### PROVIDED MATERIAL:
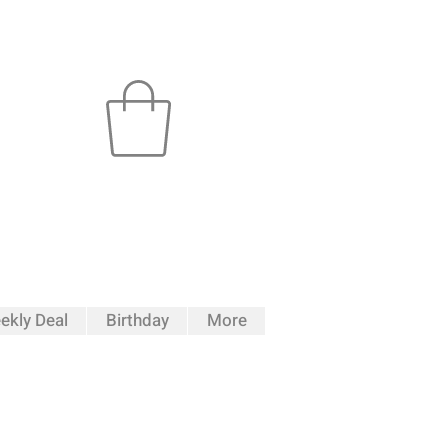
ekly Deal
Birthday
More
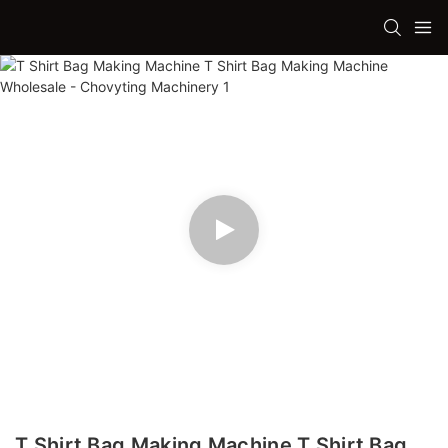
T Shirt Bag Making Machine T Shirt Bag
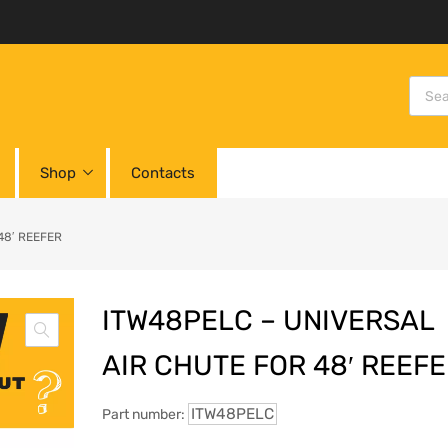
Shop
Contacts
48′ REEFER
ITW48PELC – UNIVERSAL
AIR CHUTE FOR 48′ REEF
ITW48PELC
Part number:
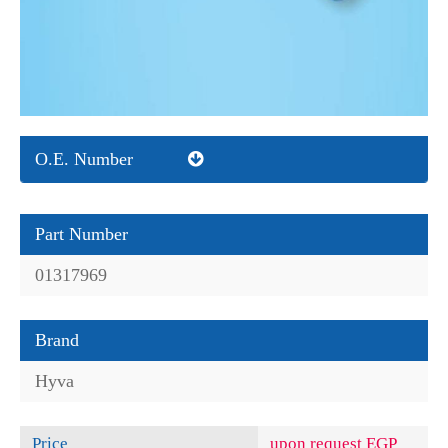
O.E. Number
Part Number
01317969
Brand
Hyva
Price
upon request EGP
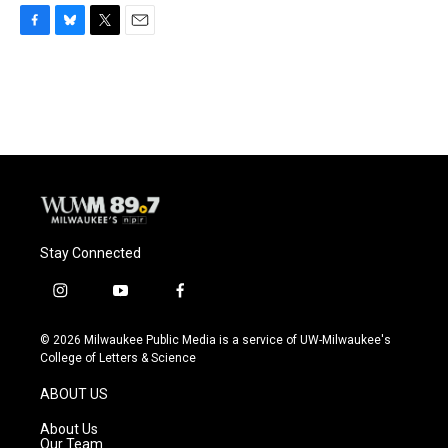
F
B
T
E
a
l
w
m
c
u
i
a
e
e
t
i
b
s
t
l
o
k
e
o
y
r
k
Stay Connected
i
y
f
n
o
a
s
u
c
© 2026 Milwaukee Public Media is a service of UW-Milwaukee's
t
t
e
College of Letters & Science
a
u
b
g
b
o
ABOUT US
r
e
o
a
k
About Us
m
Our Team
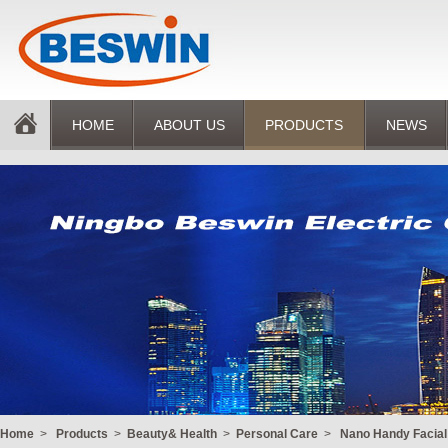
HOME
ABOUT US
PRODUCTS
NEWS
Home
>
Products
>
Beauty& Health
>
Personal Care
>
Nano Handy Facia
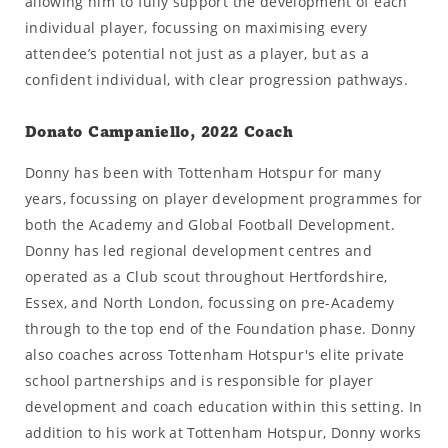
allowing him to fully support the development of each
individual player, focussing on maximising every
attendee’s potential not just as a player, but as a
confident individual, with clear progression pathways.
Donato Campaniello, 2022 Coach
Donny has been with Tottenham Hotspur for many
years, focussing on player development programmes for
both the Academy and Global Football Development.
Donny has led regional development centres and
operated as a Club scout throughout Hertfordshire,
Essex, and North London, focussing on pre-Academy
through to the top end of the Foundation phase. Donny
also coaches across Tottenham Hotspur's elite private
school partnerships and is responsible for player
development and coach education within this setting. In
addition to his work at Tottenham Hotspur, Donny works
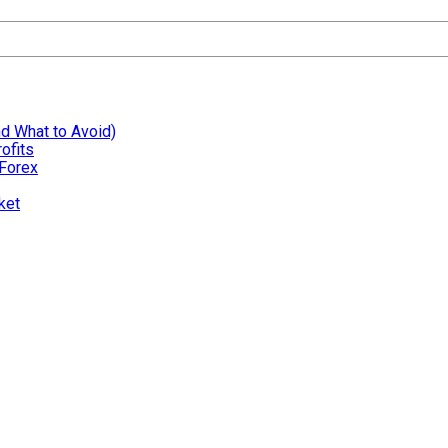
nd What to Avoid)
ofits
 Forex
ket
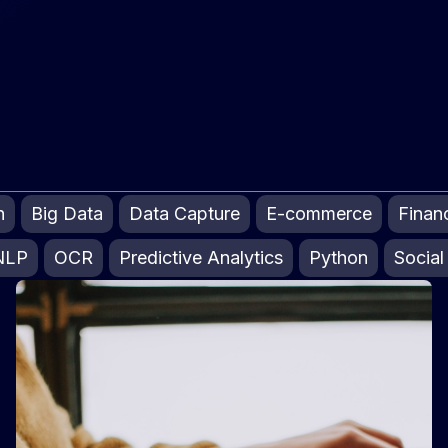
n
Big Data
Data Capture
E-commerce
Finan
NLP
OCR
Predictive Analytics
Python
Social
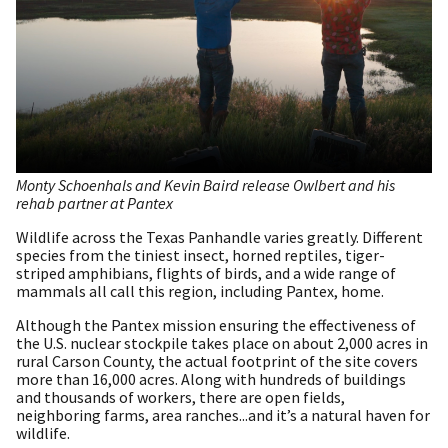
Monty Schoenhals and Kevin Baird release Owlbert and his
rehab partner at Pantex
Wildlife across the Texas Panhandle varies greatly. Different
species from the tiniest insect, horned reptiles, tiger-
striped amphibians, flights of birds, and a wide range of
mammals all call this region, including Pantex, home.
Although the Pantex mission ensuring the effectiveness of
the U.S. nuclear stockpile takes place on about 2,000 acres in
rural Carson County, the actual footprint of the site covers
more than 16,000 acres. Along with hundreds of buildings
and thousands of workers, there are open fields,
neighboring farms, area ranches...and it’s a natural haven for
wildlife.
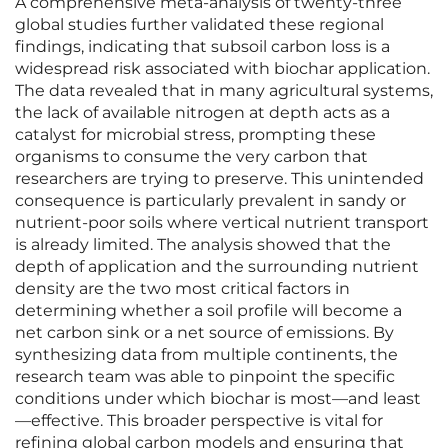
A comprehensive meta-analysis of twenty-three
global studies further validated these regional
findings, indicating that subsoil carbon loss is a
widespread risk associated with biochar application.
The data revealed that in many agricultural systems,
the lack of available nitrogen at depth acts as a
catalyst for microbial stress, prompting these
organisms to consume the very carbon that
researchers are trying to preserve. This unintended
consequence is particularly prevalent in sandy or
nutrient-poor soils where vertical nutrient transport
is already limited. The analysis showed that the
depth of application and the surrounding nutrient
density are the two most critical factors in
determining whether a soil profile will become a
net carbon sink or a net source of emissions. By
synthesizing data from multiple continents, the
research team was able to pinpoint the specific
conditions under which biochar is most—and least
—effective. This broader perspective is vital for
refining global carbon models and ensuring that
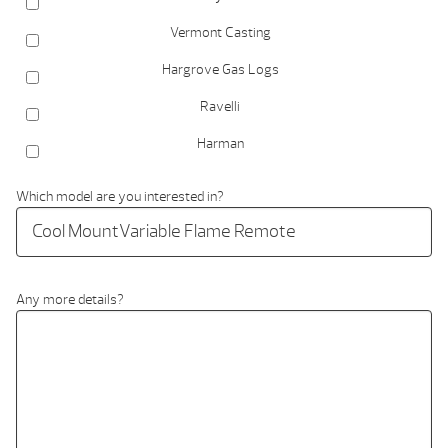
Vermont Casting
Hargrove Gas Logs
Ravelli
Harman
Which model are you interested in?
Any more details?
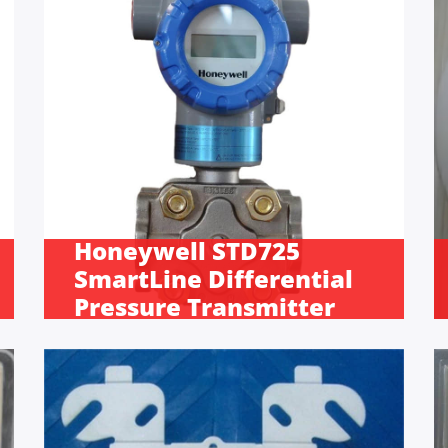
Honeywell STD725
SmartLine Differential
Pressure Transmitter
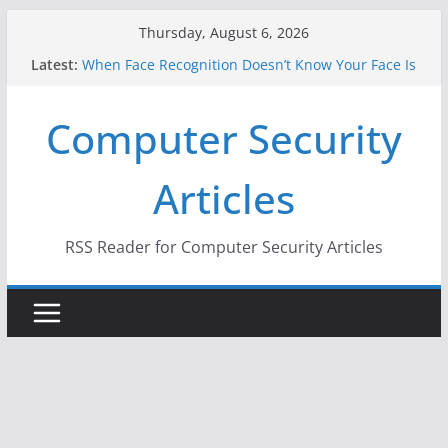
Skip
Thursday, August 6, 2026
to
Latest:
When Face Recognition Doesn’t Know Your Face Is
content
a Face
A New Attack Lets Hackers Steal 2-Factor
Computer Security
Authentication Codes From Android Phones
Hackers Dox ICE, DHS, DOJ, and FBI Officials
Why the F5 Hack Created an ‘Imminent Threat’ for
Articles
Thousands of Networks
One Republican Now Controls a Huge Chunk of
US Election Infrastructure
RSS Reader for Computer Security Articles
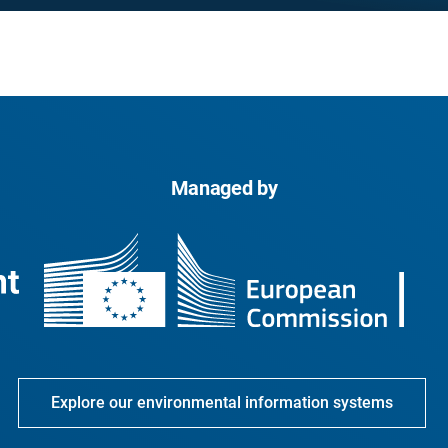
Managed by
Explore our environmental information systems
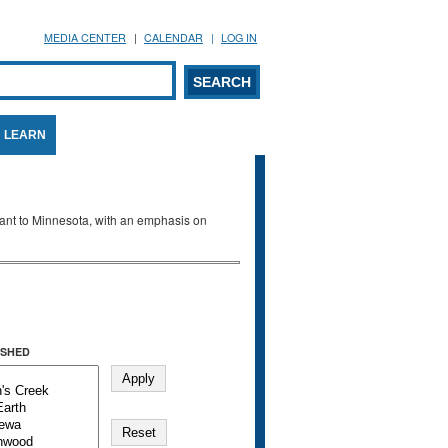
MEDIA CENTER
CALENDAR
LOG IN
arch form
ARCH
LEARN
evant to Minnesota, with an emphasis on
SHED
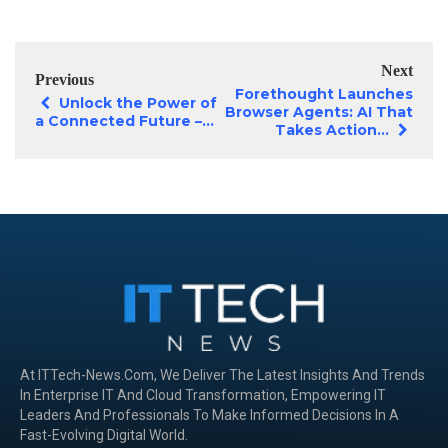
Next
Previous
Forethought Launches
Unlock the Power of
Browser Agents: AI That
a Connected Future –...
Takes Action...
At ITTech-News.com, We Deliver The Latest Insights And Trends
In Enterprise IT And Cloud Transformation, Empowering IT
Leaders And Professionals To Make Informed Decisions In A
Fast-Evolving Digital World.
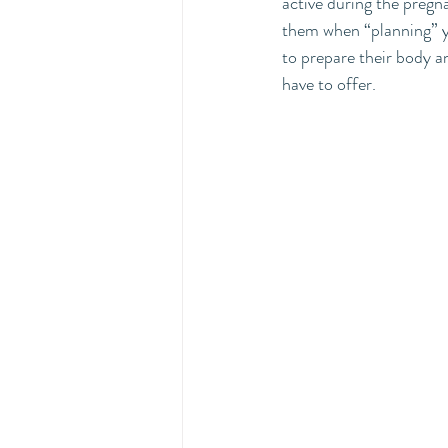
active during the pregna
them when “planning” yo
to prepare their body 
have to offer.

### THE TASK:
Copy the lines of the data above exactly as written, beginning with the line containing "findings, indicating that" and ending with the line containing "catalyst for microbial", and leave out all other lines.

### EXERCISE OUTPUT:
findings, indicating that subsoil carbon loss is a
widespread risk associated with biochar application.
The data revealed that in many agricultural systems,
the lack of available nitrogen at depth acts as a
catalyst for microbial stress, prompting these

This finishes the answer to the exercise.